== What is being asked ==
State how many lines of the records below contain the string "whiskers", with case counting. Reply with the number alone.

[Chart analysis data]
————————

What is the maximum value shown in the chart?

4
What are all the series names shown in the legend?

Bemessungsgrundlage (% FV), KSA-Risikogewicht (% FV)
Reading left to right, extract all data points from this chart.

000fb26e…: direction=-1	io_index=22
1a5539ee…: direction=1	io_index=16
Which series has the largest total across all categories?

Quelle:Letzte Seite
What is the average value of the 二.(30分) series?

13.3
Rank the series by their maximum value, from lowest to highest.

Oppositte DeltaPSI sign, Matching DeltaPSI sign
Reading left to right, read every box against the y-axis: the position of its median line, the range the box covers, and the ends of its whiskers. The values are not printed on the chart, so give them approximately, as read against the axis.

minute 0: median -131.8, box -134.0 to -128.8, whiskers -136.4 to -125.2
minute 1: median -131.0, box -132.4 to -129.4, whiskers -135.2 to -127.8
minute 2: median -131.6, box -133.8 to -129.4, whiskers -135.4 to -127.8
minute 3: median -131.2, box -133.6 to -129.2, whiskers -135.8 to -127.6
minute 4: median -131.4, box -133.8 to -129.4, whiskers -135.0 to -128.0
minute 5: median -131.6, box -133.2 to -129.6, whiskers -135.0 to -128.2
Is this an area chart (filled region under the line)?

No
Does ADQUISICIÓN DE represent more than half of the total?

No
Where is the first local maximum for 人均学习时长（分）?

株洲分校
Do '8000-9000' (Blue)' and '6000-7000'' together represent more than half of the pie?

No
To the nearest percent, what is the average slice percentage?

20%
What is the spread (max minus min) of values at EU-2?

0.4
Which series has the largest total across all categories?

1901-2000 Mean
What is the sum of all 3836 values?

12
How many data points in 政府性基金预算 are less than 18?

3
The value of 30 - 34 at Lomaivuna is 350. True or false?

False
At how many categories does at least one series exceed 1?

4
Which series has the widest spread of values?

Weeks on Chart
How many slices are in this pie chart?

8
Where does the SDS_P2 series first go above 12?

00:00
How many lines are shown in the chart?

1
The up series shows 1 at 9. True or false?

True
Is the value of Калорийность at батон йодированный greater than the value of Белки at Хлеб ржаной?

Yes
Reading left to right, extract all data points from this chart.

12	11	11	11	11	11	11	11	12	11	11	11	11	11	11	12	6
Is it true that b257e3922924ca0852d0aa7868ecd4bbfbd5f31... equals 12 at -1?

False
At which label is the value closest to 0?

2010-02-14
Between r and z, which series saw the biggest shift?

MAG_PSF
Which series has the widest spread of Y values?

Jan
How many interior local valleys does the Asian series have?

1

————————

== Answer box ==
7